Nossa relutância em falar sobre a morte é frequentemente interpretada como evidência de que estamos com medo, e por isso reprimimos os pensamentos sobre ela. No entanto, há poucas evidências diretas para endossar tal argumento. Mas o que é uma ansiedade “normal” sobre a morte? E como ela se manifesta?
Estudos usando questionário mostram que estamos mais incomodados com a possibilidade de perdermos entes queridos do que com nossas próprias mortes. Esses estudos mostram também que estamos mais preocupados com o processo de falecimento - a dor e a solidão envolvidas, por exemplo - do que com o fim da vida em si.
Em geral, quando perguntados se temos medo de morrer, muitos de nós negam e falam em níveis apenas moderados de ansiedade. A minoria que relata altos níveis de ansiedade em relação à morte é até considerada psicologicamente anormal - de acordo com a literatura médica, sofrem de tanatofobia.
IMORTALIDADE
No entanto, a posição da maioria pode ser resultado de uma relutância em admitir o medo - para os outros e si mesmo. Com base nessa hipótese, psicólogos há quase 30 anos têm examinado os efeitos mentais e sociais causados por pensar na morte. Em mais de 200 experimentos, indivíduos foram instruídos a imaginar que estavam morrendo.
O primeiro estudo deste tipo foi conduzido nos EUA, com juízes participando de uma simulação em que teriam que determinar fiança para uma prostituta.
Em média, juízes que tinham sido instruídos, antes, a refletir sobre a mortalidade determinaram fianças muito maiores (US$ 400) que os colegas que não participaram do exercício (US$ 50). Desde então, muitos outros efeitos foram descobertos em outros grupos populacionais mais gerais em países diferentes.
Além de nos tornar mais punitivos, pensar na morte nos torna mais nacionalistas, mais preconceituosos e reforça atitudes paroquiais. Os estudos mostram que sermos lembrados da morte reforçam os laços com os grupos a que pertencemos, em detrimento das pessoas que são diferentes de nós. As lembranças também afetam nossas crenças políticas e religiosas. Por um lado, ficamos polarizados e mais fervorosos em convicções e fés. Mas os estudos também concluíram que pensar na morte também nos deixa mais inconscientemente religiosos, ainda que de maneira sutil.
E quando a lembrança da morte é suficientemente poderosa, participantes tendem a endossar ideias e candidatos conservadores. Alguns pesquisadores, por exemplo, apontam para a guinada dos EUA à direita após os ataques de 11 de setembro.
Mas por que a morte nos deixa mais punitivos, conservadores e religiosos? De acordo com estudiosos, a lembrança da morte nos tenta a buscar a imortalidade. Muitas religiões oferecem isso, mas afiliações seculares, como países e grupos étnicos, acenam com uma imortalidade bem mais simbólica.
Esse grupos e tradições são parte do que somos e vivem mais do que nós. Defender nossas normais culturais pode impulsionar nossa sensação de pertencimento. Ser mais punitivo contra transgressores - como prostitutas - é uma consequência disso.

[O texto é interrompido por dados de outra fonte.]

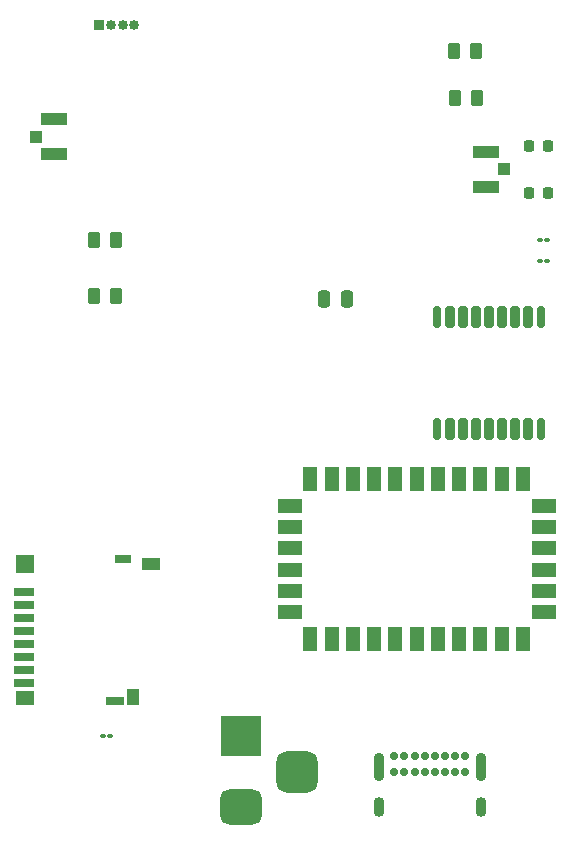
<source format=gbr>
%TF.GenerationSoftware,KiCad,Pcbnew,7.0.6*%
%TF.CreationDate,2023-08-21T19:58:41-03:00*%
%TF.ProjectId,satelite,73617465-6c69-4746-952e-6b696361645f,rev?*%
%TF.SameCoordinates,Original*%
%TF.FileFunction,Soldermask,Bot*%
%TF.FilePolarity,Negative*%
%FSLAX46Y46*%
G04 Gerber Fmt 4.6, Leading zero omitted, Abs format (unit mm)*
G04 Created by KiCad (PCBNEW 7.0.6) date 2023-08-21 19:58:41*
%MOMM*%
%LPD*%
G01*
G04 APERTURE LIST*
G04 Aperture macros list*
%AMRoundRect*
0 Rectangle with rounded corners*
0 $1 Rounding radius*
0 $2 $3 $4 $5 $6 $7 $8 $9 X,Y pos of 4 corners*
0 Add a 4 corners polygon primitive as box body*
4,1,4,$2,$3,$4,$5,$6,$7,$8,$9,$2,$3,0*
0 Add four circle primitives for the rounded corners*
1,1,$1+$1,$2,$3*
1,1,$1+$1,$4,$5*
1,1,$1+$1,$6,$7*
1,1,$1+$1,$8,$9*
0 Add four rect primitives between the rounded corners*
20,1,$1+$1,$2,$3,$4,$5,0*
20,1,$1+$1,$4,$5,$6,$7,0*
20,1,$1+$1,$6,$7,$8,$9,0*
20,1,$1+$1,$8,$9,$2,$3,0*%
G04 Aperture macros list end*
%ADD10O,0.850000X0.850000*%
%ADD11R,0.850000X0.850000*%
%ADD12C,0.700000*%
%ADD13O,0.900000X2.400000*%
%ADD14O,0.900000X1.700000*%
%ADD15RoundRect,0.225000X0.225000X0.250000X-0.225000X0.250000X-0.225000X-0.250000X0.225000X-0.250000X0*%
%ADD16RoundRect,0.250000X0.262500X0.450000X-0.262500X0.450000X-0.262500X-0.450000X0.262500X-0.450000X0*%
%ADD17RoundRect,0.100000X0.130000X0.100000X-0.130000X0.100000X-0.130000X-0.100000X0.130000X-0.100000X0*%
%ADD18R,3.500000X3.500000*%
%ADD19RoundRect,0.750000X1.000000X-0.750000X1.000000X0.750000X-1.000000X0.750000X-1.000000X-0.750000X0*%
%ADD20RoundRect,0.875000X0.875000X-0.875000X0.875000X0.875000X-0.875000X0.875000X-0.875000X-0.875000X0*%
%ADD21RoundRect,0.250000X0.250000X0.475000X-0.250000X0.475000X-0.250000X-0.475000X0.250000X-0.475000X0*%
%ADD22RoundRect,0.250000X-0.262500X-0.450000X0.262500X-0.450000X0.262500X0.450000X-0.262500X0.450000X0*%
%ADD23R,2.000000X1.200000*%
%ADD24R,1.200000X2.000000*%
%ADD25R,2.200000X1.050000*%
%ADD26R,1.050000X1.000000*%
%ADD27RoundRect,0.175000X-0.175000X0.725000X-0.175000X-0.725000X0.175000X-0.725000X0.175000X0.725000X0*%
%ADD28RoundRect,0.200000X-0.200000X0.700000X-0.200000X-0.700000X0.200000X-0.700000X0.200000X0.700000X0*%
%ADD29R,1.750000X0.700000*%
%ADD30R,1.000000X1.450000*%
%ADD31R,1.550000X1.000000*%
%ADD32R,1.500000X0.800000*%
%ADD33R,1.500000X1.300000*%
%ADD34R,1.500000X1.500000*%
%ADD35R,1.400000X0.800000*%
G04 APERTURE END LIST*
D10*
%TO.C,REF\u002A\u002A*%
X137000000Y-64750000D03*
X136000000Y-64750000D03*
X135000000Y-64750000D03*
D11*
X134000000Y-64750000D03*
%TD*%
D12*
%TO.C,J2*%
X159025000Y-126650000D03*
X159875000Y-126650000D03*
X160725000Y-126650000D03*
X161575000Y-126650000D03*
X162425000Y-126650000D03*
X163275000Y-126650000D03*
X164125000Y-126650000D03*
X164975000Y-126650000D03*
X164975000Y-128000000D03*
X164125000Y-128000000D03*
X163275000Y-128000000D03*
X162425000Y-128000000D03*
X161575000Y-128000000D03*
X160725000Y-128000000D03*
X159875000Y-128000000D03*
X159025000Y-128000000D03*
D13*
X157675000Y-127630000D03*
D14*
X157675000Y-131010000D03*
D13*
X166325000Y-127630000D03*
D14*
X166325000Y-131010000D03*
%TD*%
D15*
%TO.C,C9*%
X172000000Y-79000000D03*
X170450000Y-79000000D03*
%TD*%
D16*
%TO.C,R8*%
X135412500Y-83000000D03*
X133587500Y-83000000D03*
%TD*%
%TO.C,R6*%
X165912500Y-67000000D03*
X164087500Y-67000000D03*
%TD*%
D17*
%TO.C,C12*%
X134975000Y-125000000D03*
X134335000Y-125000000D03*
%TD*%
D18*
%TO.C,J4*%
X146042500Y-125000000D03*
D19*
X146042500Y-131000000D03*
D20*
X150742500Y-128000000D03*
%TD*%
D21*
%TO.C,C10*%
X155000000Y-88000000D03*
X153100000Y-88000000D03*
%TD*%
D15*
%TO.C,C8*%
X172000000Y-75000000D03*
X170450000Y-75000000D03*
%TD*%
D17*
%TO.C,C14*%
X171975000Y-84750000D03*
X171335000Y-84750000D03*
%TD*%
D16*
%TO.C,R7*%
X166000000Y-71000000D03*
X164175000Y-71000000D03*
%TD*%
D22*
%TO.C,R9*%
X133587500Y-87750000D03*
X135412500Y-87750000D03*
%TD*%
D17*
%TO.C,C13*%
X171975000Y-83000000D03*
X171335000Y-83000000D03*
%TD*%
D23*
%TO.C,U5*%
X150150000Y-105500000D03*
X150150000Y-107300000D03*
X150150000Y-109100000D03*
X150150000Y-110900000D03*
X150150000Y-112700000D03*
X150150000Y-114500000D03*
D24*
X151900000Y-116750000D03*
X153700000Y-116750000D03*
X155500000Y-116750000D03*
X157300000Y-116750000D03*
X159100000Y-116750000D03*
X160900000Y-116750000D03*
X162700000Y-116750000D03*
X164500000Y-116750000D03*
X166300000Y-116750000D03*
X168100000Y-116750000D03*
X169900000Y-116750000D03*
D23*
X171650000Y-114500000D03*
X171650000Y-112700000D03*
X171650000Y-110900000D03*
X171650000Y-109100000D03*
X171650000Y-107300000D03*
X171650000Y-105500000D03*
D24*
X169900000Y-103250000D03*
X168100000Y-103250000D03*
X166300000Y-103250000D03*
X164500000Y-103250000D03*
X162700000Y-103250000D03*
X160900000Y-103250000D03*
X159100000Y-103250000D03*
X157300000Y-103250000D03*
X155500000Y-103250000D03*
X153700000Y-103250000D03*
X151900000Y-103250000D03*
%TD*%
D25*
%TO.C,J5*%
X166775000Y-75525000D03*
X166775000Y-78475000D03*
D26*
X168300000Y-77000000D03*
%TD*%
D27*
%TO.C,U3*%
X162600000Y-89500000D03*
D28*
X163700000Y-89500000D03*
X164800000Y-89500000D03*
X165900000Y-89500000D03*
X167000000Y-89500000D03*
X168100000Y-89500000D03*
X169200000Y-89500000D03*
X170300000Y-89500000D03*
D27*
X171400000Y-89500000D03*
X171400000Y-99000000D03*
D28*
X170300000Y-99000000D03*
X169200000Y-99000000D03*
X168100000Y-99000000D03*
X167000000Y-99000000D03*
X165900000Y-99000000D03*
X164800000Y-99000000D03*
X163700000Y-99000000D03*
D27*
X162600000Y-99000000D03*
%TD*%
D29*
%TO.C,J1*%
X127650000Y-112825000D03*
X127650000Y-113925000D03*
X127650000Y-115025000D03*
X127650000Y-116125000D03*
X127650000Y-117225000D03*
X127650000Y-118325000D03*
X127650000Y-119425000D03*
X127650000Y-120525000D03*
D30*
X136875000Y-121650000D03*
D31*
X138450000Y-110425000D03*
D32*
X135375000Y-121975000D03*
D33*
X127775000Y-121725000D03*
D34*
X127775000Y-110375000D03*
D35*
X136025000Y-110025000D03*
%TD*%
D26*
%TO.C,J3*%
X128700000Y-74250000D03*
D25*
X130225000Y-72775000D03*
X130225000Y-75725000D03*
%TD*%
M02*

</source>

Pesquisadores também descobriram que lembranças da morte alimentam nosso desejo por fama e por crianças, ambos comumente associados a uma imortalidade simbólica - queremos viver para sempre em nosso trabalho e DNA.
O que devemos pensar dos novos esforços para desmistificar a morte? É difícil dizer. Pensar mais na morte pode nos tornar mais punitivos e preconceituosos, mas tais efeitos talvez ocorram justamente porque estamos desacostumados a pensar e falar sobre a morte.
Na terapia de exposição, pacientes são colocados próximos à fonte de sua ansiedade - um objeto, animal, ou mesmo um a memória - para que seu medo seja reduzido. Da mesma maneira, uma maior discussão sobre a morte pode nos inocular psicologicamente e nos deixar mais fortes diante da mortalidade.